In 2017, Jack hires Jimmie when Charlie Cotton (Declan Bennett), father of Matthew Mitchell Cotton, who is the son of Jack's deceased wife, Ronnie Branning (Samantha Womack), wants residence of Matthew.

Eddie Moon

Eddie Moon, played by David Essex, is the father of Michael Moon (Steve John Shepherd), Tyler Moon (Tony Discipline) and Anthony Moon (Matt Lapinskas). On 24 January 2011, it was announced that Essex had been cast in the role of Eddie, Michael's father. It was stated that Eddie's other children would arrive after him, and his "fractured" relationship with Michael would be explored. Eddie's sons, Tyler and Anthony, were announced on 10 May 2011, and Kirkwood said that the Moon family were "on their way to becoming an established family in the Square." Kirkwood later said, "[Essex] is a legend in his own right. I can't wait for the audience reaction when he hits the screens in a few weeks. I'm hoping viewers come to love him."

Eddie is described as a "loveable rogue" who is cheeky, likeable and charismatic. The EastEnders website says he has a dark past that he is trying to escape, and calls him a polite gentleman who makes friends for life, and is popular with the ladies. Essex said that when Eddie was younger, he would have been a "mirror image" of Michael, but has since become more philosophical, and is less hot headed than Michael. Essex told Digital Spy that Eddie is "a strong character", who is an ex-boxer. Essex said Eddie's chequered past would unfold and opined that "He's not a bad guy". He also explained that Eddie is separated from his wife, and that Tyler and Anthony are Michael's half brothers. Eddie works as an antiques dealer and also has a daughter, Francesca, referred to as Frankie in the series.

Shameem

Shameem, played by Seeta Indrani, is the sister-in-law of Yusef Khan (Ace Bhatti) and aunt of Afia Khan (Meryl Fernandes). She appears on 21 and 23 June 2011.

####

• Work item A: Reproduce the stretch of the passage on EastEnders characters from "Eddie is described" through "in the series." word for word.
• Work item B: Continue the passage on EastEnders characters from the point where it ends.

• Raw data:
####

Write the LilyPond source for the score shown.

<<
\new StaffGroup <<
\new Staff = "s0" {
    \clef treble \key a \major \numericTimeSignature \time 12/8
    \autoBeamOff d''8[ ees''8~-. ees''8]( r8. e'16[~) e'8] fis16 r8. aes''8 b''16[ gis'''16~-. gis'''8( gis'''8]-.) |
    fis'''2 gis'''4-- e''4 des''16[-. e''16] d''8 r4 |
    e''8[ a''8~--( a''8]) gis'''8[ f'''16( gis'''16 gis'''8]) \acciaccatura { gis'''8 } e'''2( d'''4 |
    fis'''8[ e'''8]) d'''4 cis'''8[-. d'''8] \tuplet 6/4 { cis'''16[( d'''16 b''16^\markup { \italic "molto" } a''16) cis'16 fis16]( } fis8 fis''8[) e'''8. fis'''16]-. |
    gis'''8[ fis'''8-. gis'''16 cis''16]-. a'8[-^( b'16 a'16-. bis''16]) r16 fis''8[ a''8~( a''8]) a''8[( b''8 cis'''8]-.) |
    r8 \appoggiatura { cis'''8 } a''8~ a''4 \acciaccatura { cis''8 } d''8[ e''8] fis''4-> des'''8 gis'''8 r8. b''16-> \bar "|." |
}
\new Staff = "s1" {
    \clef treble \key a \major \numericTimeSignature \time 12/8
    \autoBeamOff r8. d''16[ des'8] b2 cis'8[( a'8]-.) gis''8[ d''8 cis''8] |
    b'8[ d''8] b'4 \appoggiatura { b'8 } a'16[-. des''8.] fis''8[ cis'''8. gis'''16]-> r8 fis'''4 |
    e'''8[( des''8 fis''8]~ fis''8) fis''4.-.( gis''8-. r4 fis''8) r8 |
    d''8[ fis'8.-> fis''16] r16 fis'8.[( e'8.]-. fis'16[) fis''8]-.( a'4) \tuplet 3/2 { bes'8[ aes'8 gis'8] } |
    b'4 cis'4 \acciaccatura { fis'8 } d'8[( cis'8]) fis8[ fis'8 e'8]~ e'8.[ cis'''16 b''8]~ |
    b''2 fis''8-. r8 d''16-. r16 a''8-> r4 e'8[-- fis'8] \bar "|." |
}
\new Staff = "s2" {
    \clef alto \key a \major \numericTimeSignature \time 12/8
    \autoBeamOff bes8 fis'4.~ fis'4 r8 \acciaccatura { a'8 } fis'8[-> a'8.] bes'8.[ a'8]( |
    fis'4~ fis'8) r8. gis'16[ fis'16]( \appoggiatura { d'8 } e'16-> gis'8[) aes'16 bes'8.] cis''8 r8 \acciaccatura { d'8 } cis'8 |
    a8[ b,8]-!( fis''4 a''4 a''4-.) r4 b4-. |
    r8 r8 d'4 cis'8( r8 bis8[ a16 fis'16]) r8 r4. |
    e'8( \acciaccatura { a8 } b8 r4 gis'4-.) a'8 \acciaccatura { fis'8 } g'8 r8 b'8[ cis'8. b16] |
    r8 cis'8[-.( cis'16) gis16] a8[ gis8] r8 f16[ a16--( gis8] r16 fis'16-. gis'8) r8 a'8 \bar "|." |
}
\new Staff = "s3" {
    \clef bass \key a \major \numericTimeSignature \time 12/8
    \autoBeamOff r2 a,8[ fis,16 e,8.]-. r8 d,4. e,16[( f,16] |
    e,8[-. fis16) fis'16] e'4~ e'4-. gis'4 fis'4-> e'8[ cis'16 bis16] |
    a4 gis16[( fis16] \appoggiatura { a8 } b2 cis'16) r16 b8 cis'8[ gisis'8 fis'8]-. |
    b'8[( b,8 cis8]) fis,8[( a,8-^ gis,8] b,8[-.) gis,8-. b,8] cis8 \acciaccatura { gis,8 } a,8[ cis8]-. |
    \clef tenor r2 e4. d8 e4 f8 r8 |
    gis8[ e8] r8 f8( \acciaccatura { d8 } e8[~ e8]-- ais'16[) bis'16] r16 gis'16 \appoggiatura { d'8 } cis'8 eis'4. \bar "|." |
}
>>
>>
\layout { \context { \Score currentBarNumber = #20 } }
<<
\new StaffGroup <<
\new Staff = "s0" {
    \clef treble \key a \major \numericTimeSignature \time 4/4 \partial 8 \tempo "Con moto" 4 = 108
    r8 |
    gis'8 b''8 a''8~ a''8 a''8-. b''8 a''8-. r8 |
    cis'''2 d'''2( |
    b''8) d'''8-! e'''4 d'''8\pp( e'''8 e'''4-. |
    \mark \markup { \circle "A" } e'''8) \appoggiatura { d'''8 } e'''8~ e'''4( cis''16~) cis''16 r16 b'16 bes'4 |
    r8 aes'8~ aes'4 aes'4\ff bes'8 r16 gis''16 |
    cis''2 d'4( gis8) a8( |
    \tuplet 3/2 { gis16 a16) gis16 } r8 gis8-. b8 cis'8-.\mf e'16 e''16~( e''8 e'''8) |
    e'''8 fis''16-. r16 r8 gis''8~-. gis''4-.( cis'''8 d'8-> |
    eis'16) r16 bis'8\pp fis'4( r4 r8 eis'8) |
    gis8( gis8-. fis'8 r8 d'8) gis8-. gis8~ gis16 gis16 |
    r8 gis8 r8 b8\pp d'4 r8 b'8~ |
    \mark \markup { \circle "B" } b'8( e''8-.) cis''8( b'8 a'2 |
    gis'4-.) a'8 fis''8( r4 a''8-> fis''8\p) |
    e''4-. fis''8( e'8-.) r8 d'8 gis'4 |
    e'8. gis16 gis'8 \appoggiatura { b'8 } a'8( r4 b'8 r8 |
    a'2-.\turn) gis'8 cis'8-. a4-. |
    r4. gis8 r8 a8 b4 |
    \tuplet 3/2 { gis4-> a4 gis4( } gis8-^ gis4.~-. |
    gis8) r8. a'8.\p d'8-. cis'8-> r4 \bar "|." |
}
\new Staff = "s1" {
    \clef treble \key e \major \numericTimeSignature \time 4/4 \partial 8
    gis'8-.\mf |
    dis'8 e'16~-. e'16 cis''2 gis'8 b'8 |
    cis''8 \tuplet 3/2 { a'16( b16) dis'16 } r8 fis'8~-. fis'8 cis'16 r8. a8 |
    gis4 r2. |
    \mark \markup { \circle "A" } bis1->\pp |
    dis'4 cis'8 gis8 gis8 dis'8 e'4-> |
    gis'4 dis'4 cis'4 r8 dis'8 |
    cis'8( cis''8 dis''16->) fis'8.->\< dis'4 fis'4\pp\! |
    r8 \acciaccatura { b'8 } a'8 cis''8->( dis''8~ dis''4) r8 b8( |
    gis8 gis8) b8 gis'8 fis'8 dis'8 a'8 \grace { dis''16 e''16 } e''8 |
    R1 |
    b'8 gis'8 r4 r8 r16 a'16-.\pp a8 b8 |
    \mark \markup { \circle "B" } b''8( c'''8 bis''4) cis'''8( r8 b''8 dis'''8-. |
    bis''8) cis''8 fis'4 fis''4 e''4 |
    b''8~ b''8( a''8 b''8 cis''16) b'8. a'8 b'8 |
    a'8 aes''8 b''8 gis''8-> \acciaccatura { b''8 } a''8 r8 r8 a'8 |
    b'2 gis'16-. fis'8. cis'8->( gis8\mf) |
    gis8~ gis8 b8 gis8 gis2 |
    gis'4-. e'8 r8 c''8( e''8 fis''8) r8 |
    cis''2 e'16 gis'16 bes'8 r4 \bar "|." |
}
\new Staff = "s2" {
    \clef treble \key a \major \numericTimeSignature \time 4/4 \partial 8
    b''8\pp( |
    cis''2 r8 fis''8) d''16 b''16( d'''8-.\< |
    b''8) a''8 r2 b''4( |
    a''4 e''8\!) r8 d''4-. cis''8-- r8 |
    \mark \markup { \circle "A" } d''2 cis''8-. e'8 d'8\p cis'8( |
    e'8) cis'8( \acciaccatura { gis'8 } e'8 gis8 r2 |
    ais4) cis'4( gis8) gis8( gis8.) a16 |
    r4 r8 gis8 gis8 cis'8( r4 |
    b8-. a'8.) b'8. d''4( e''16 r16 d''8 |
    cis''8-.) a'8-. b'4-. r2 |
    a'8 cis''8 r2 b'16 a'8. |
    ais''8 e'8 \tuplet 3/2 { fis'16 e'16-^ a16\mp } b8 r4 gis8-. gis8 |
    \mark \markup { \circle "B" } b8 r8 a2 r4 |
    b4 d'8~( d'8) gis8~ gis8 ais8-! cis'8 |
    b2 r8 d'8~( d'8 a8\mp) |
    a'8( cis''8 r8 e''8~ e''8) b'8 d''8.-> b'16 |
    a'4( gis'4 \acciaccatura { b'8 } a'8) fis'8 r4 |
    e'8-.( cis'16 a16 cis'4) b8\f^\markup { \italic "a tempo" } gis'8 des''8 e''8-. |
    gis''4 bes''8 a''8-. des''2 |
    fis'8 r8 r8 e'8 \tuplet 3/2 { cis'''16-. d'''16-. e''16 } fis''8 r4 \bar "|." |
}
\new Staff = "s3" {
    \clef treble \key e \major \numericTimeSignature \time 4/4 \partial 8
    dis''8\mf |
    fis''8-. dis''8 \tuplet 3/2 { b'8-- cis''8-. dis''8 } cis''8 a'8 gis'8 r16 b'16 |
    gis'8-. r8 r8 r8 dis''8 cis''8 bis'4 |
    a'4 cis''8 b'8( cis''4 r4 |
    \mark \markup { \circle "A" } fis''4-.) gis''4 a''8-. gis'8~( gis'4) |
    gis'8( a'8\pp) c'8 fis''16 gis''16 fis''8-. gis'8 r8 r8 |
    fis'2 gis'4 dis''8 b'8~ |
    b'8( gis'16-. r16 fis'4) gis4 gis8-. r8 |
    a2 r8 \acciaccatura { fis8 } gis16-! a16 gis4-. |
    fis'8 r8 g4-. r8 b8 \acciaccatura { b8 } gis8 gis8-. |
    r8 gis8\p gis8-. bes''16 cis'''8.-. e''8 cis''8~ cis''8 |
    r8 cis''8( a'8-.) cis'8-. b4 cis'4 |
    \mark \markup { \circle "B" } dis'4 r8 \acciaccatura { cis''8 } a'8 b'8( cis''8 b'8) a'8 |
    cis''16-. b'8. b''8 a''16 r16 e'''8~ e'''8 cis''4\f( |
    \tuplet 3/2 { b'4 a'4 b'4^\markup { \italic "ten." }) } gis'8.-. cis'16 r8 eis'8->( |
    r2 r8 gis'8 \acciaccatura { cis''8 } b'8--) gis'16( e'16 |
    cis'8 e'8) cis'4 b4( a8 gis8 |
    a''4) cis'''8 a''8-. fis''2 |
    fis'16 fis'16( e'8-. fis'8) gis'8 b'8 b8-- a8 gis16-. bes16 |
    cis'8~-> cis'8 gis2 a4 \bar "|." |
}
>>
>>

####

• Response A:
Eddie is described as a "loveable rogue" who is cheeky, likeable and charismatic. The EastEnders website says he has a dark past that he is trying to escape, and calls him a polite gentleman who makes friends for life, and is popular with the ladies. Essex said that when Eddie was younger, he would have been a "mirror image" of Michael, but has since become more philosophical, and is less hot headed than Michael. Essex told Digital Spy that Eddie is "a strong character", who is an ex-boxer. Essex said Eddie's chequered past would unfold and opined that "He's not a bad guy". He also explained that Eddie is separated from his wife, and that Tyler and Anthony are Michael's half brothers. Eddie works as an antiques dealer and also has a daughter, Francesca, referred to as Frankie in the series.

• Response B:
She appears when she arrives for Afia's mehndi to Tamwar Masood (Himesh Patel). She arrives before the mehndi to help out, at Kim Fox's (Tameka Empson) bed and breakfast. Yusef introduces her to everyone, and Shameem takes an instant dislike to Kim and her sister, Denise Fox (Diane Parish). Shameem is a witty and confident woman who is willing to drink in moderation despite her religion however she is also shown to be haughty and arrogant with a vicious tongue. She insults Denise in her own home and accuses her of wanting seduce Yusef. She is also annoyed at Afia for not doing a proper Muslim mehndi ceremony, though later agrees to it. She attends the mehndi and whilst she is outside, she overhears Yusef and his ex-wife Zainab Masood (Nina Wadia) talking about their history. She suspects they are having an affair, and tells all the guests at the mehndi, leaving everyone shocked. When Zainab tries to prove that she is not having an affair, her husband, Masood Ahmed (Nitin Ganatra) punches Yusef.

When it was reported that Shameem would suspect that Yusef and Zainab are having an affair, a source said, "The whole day turns into a disaster. When Shameem sees Yusef and Zainab together she automatically thinks they're having an affair. Everyone struggles to come to terms with what they have just heard. Afia is devastated and demands answers from her dad Yusef. He assures her it is all lies before leaving to find Zainab. It's one hell of a fall-out."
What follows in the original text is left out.